Instructions to follow:
I'd like the entries that follow repeated exactly, with the pictures left out.

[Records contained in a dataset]
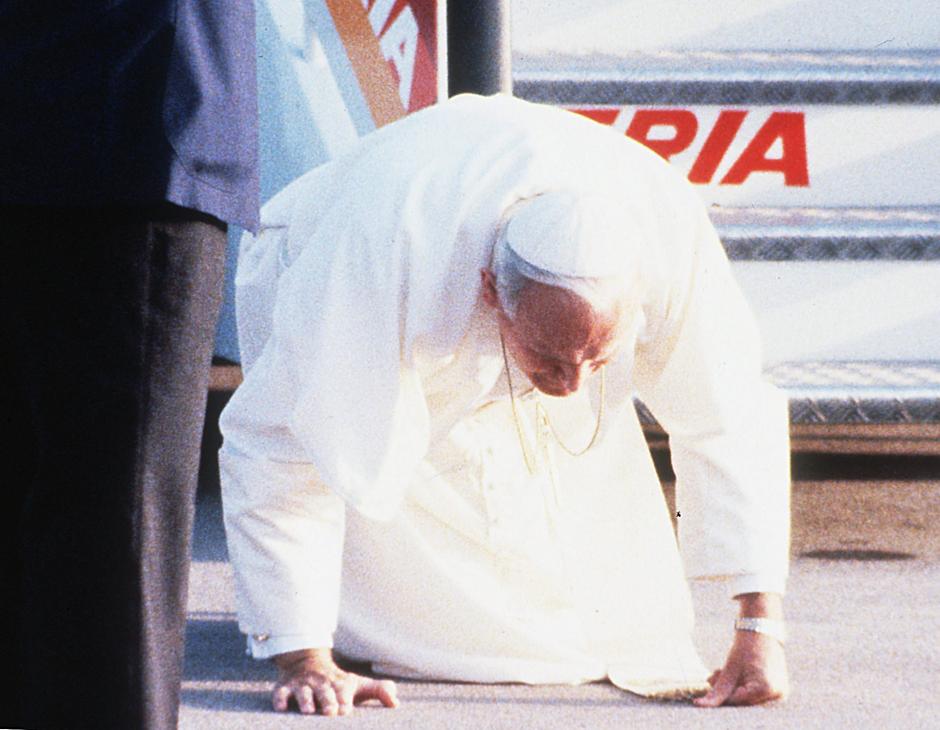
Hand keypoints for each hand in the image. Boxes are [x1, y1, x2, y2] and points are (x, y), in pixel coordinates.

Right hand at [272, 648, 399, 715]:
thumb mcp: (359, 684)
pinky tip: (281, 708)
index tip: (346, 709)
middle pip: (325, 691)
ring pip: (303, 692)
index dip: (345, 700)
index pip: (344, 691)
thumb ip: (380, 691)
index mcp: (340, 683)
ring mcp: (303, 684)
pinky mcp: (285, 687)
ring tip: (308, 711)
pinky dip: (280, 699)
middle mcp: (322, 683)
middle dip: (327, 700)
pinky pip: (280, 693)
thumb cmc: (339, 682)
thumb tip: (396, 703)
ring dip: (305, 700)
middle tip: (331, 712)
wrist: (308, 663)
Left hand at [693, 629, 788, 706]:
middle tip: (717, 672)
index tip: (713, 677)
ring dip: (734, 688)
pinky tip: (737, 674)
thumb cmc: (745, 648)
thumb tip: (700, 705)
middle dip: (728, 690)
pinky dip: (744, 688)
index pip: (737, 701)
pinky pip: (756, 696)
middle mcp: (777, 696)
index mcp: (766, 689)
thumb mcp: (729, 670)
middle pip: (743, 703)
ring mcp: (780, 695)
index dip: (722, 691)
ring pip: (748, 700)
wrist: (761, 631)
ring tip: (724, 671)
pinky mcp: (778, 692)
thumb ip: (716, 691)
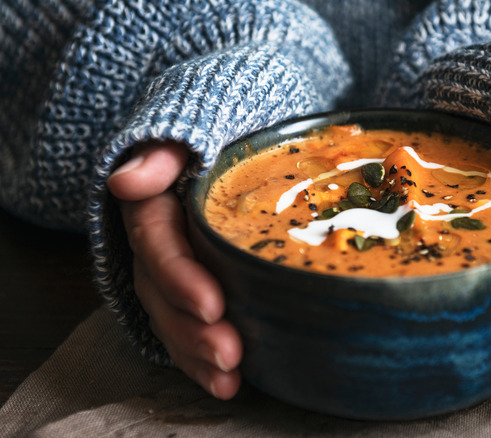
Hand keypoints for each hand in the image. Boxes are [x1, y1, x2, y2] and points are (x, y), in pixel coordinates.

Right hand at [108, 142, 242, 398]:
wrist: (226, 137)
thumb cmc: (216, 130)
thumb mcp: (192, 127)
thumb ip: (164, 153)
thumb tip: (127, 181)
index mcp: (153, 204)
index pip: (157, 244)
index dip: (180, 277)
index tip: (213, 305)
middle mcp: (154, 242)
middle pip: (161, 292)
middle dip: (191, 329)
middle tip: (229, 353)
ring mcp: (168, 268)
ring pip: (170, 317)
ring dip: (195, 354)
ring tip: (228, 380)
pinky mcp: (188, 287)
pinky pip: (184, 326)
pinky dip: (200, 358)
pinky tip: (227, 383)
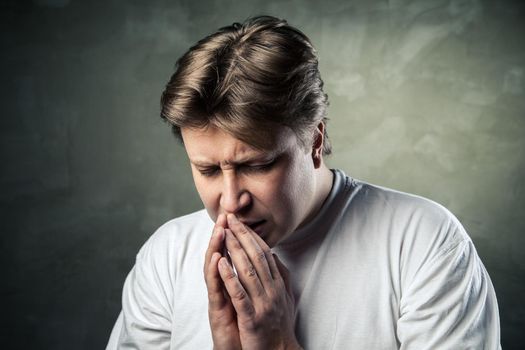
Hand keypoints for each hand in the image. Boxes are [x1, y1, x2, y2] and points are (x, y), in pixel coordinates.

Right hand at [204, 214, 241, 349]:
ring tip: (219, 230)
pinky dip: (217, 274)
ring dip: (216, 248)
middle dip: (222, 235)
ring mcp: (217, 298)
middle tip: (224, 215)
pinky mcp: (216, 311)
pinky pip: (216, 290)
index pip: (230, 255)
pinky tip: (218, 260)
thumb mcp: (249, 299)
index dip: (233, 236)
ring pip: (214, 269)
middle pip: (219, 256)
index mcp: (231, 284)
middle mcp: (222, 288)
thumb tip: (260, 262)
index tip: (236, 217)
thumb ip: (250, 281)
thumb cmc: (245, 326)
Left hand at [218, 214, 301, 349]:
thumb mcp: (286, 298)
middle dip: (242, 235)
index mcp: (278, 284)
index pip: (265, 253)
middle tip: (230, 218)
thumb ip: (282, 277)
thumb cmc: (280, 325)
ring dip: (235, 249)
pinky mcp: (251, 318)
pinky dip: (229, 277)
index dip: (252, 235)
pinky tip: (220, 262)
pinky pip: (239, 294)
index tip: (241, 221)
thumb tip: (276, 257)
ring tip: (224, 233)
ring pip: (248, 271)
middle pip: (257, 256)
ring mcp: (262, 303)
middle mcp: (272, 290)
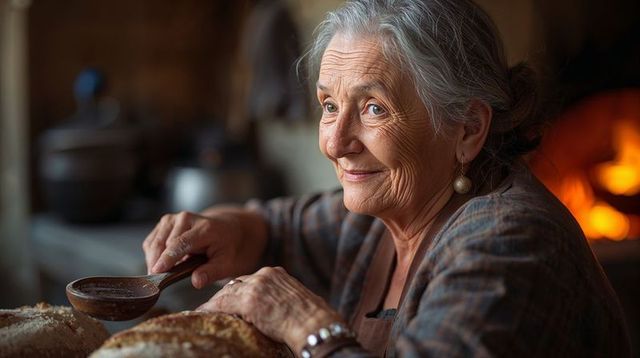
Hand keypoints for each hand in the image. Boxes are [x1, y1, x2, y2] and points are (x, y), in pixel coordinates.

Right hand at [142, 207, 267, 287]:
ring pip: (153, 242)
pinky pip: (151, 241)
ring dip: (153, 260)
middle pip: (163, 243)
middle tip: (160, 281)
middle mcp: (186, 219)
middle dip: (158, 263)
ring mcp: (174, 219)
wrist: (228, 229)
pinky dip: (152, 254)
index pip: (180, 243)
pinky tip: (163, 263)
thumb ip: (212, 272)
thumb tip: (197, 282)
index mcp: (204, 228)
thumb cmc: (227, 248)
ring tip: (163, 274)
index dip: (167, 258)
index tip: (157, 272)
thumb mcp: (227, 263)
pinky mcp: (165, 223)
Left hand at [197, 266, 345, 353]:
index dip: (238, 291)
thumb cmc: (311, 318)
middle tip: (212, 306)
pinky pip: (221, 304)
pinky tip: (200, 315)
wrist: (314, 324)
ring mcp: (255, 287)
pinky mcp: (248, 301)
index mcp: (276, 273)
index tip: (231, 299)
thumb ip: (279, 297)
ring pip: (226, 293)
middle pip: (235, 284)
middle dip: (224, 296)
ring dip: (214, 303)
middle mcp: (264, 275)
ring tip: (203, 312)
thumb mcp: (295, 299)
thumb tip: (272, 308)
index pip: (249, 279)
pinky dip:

Exercise solution:
Hand keypoints for each hand in the image. Boxes are [x1, y1, x2, y2] and points are (x, y), in pixel coordinates.

Right hand at [272, 648, 399, 715]:
thumb mcp: (359, 684)
pinky tip: (281, 708)
index tip: (346, 709)
middle pip: (325, 691)
ring pip: (303, 692)
index dip: (345, 700)
index pip: (344, 691)
thumb ip: (380, 691)
index mcp: (340, 683)
ring mcp: (303, 684)
pinky mcp: (285, 687)
ring tip: (308, 711)
pinky dip: (280, 699)
middle mcp: (322, 683)
middle dip: (327, 700)
pinky pip: (280, 693)
thumb cmc: (339, 682)
thumb tip: (396, 703)
ring dip: (305, 700)
middle tip: (331, 712)
wrist: (308, 663)
Left hand at [693, 629, 788, 706]:
middle tip: (717, 672)
index tip: (713, 677)
ring dip: (734, 688)
pinky tip: (737, 674)
thumb cmc: (745, 648)
thumb tip: (700, 705)
middle dip: (728, 690)
pinky dip: (744, 688)
index pip: (737, 701)
pinky pip: (756, 696)
middle mcp: (777, 696)
index mcp: (766, 689)
thumb mcp: (729, 670)
middle pip: (743, 703)
ring mcp: (780, 695)
index dip: (722, 691)
ring pip: (748, 700)
wrist: (761, 631)
ring tip: (724, 671)
pinky mcp: (778, 692)
thumb ip: (716, 691)
Hand keypoints for each hand in the image. Boxes are [x1, y1, x2, y2] and points are (x, y), in pixel coordinates.

Right hand at [108, 142, 242, 398]:
wrist: (226, 137)
thumb cmc: (216, 130)
thumb mcp: (192, 127)
thumb ip: (164, 153)
thumb tip: (127, 181)
index mcp: (153, 204)
index pip: (157, 244)
index dip: (180, 277)
index tip: (213, 305)
middle mcp: (154, 242)
middle pip: (161, 292)
middle dip: (191, 329)
middle tip: (229, 353)
ring mcp: (168, 268)
ring pip: (170, 317)
ring dip: (195, 354)
ring tip: (228, 380)
pinky mcp: (188, 287)
pinky pip: (184, 326)
pinky dip: (200, 358)
pinky tip: (227, 383)
Hand keypoints for each hand in the image. Boxes are [x1, y1, x2, y2] and points are (x, y), in pixel coordinates.

Right hand at [204, 214, 241, 349]:
ring tip: (219, 230)
pinky dip: (217, 274)
ring dip: (216, 248)
middle dip: (222, 235)
ring mcp: (217, 298)
middle tip: (224, 215)
pinky mcp: (216, 311)
pinky pip: (216, 290)
index pip: (230, 255)
pinky tip: (218, 260)
thumb mcp: (249, 299)
index dip: (233, 236)
ring pip: (214, 269)
middle pip: (219, 256)
index mcp: (231, 284)
middle mcp: (222, 288)
thumb tip: (260, 262)
index tip: (236, 217)
thumb ip: (250, 281)
thumb cmc: (245, 326)
Left hand at [218, 214, 301, 349]:
thumb mcp: (286, 298)
middle dip: (242, 235)
index mcp: (278, 284)
index pip: (265, 253)
middle tip: (230, 218)
thumb ip: (282, 277)
thumb cmc: (280, 325)
ring dip: (235, 249)
pinky mcp: (251, 318)
pinky dip: (229, 277)
index dip: (252, 235)
pinky tip: (220, 262)
pinky pip: (239, 294)
index tip: (241, 221)
thumb tip: (276, 257)
ring tip: (224, 233)
ring pip: (248, 271)
middle pip: (257, 256)
ring mcp: (262, 303)
middle mcp: (272, 290)
Hand keypoints for each hand in the image. Boxes are [x1, y1, x2, y2] and points are (x, y), in pixel coordinates.

Right hand at [142, 207, 267, 287]:
ring pip: (153, 242)
pinky pip: (151, 241)
ring dip: (153, 260)
middle pip: (163, 243)
middle tip: (160, 281)
middle mcp: (186, 219)
middle dip: (158, 263)
ring mcp: (174, 219)
wrist: (228, 229)
pinky dip: (152, 254)
index pip: (180, 243)
pinky tip: (163, 263)
thumb ip: (212, 272)
thumb tip: (197, 282)
index mcp: (204, 228)
thumb cmc: (227, 248)
ring tip: (163, 274)
index dip: (167, 258)
index tip: (157, 272)
thumb mcp: (227, 263)
pinky mcp: (165, 223)
Left hand at [197, 266, 345, 353]:
index dip: (238, 291)
thumb cmc: (311, 318)
middle tip: (212, 306)
pinky pip: (221, 304)
pinky tip: (200, 315)
wrist: (314, 324)
ring mcp: (255, 287)
pinky mcp: (248, 301)
index mcp: (276, 273)
index tip: (231, 299)
thumb ip: (279, 297)
ring pip: (226, 293)
middle pip: (235, 284)
middle dip: (224, 296)
ring dip: (214, 303)
middle mcp: (264, 275)
ring tip: (203, 312)
thumb mcp: (295, 299)
thumb tip: (272, 308)
index pip: (249, 279)
pinky dip:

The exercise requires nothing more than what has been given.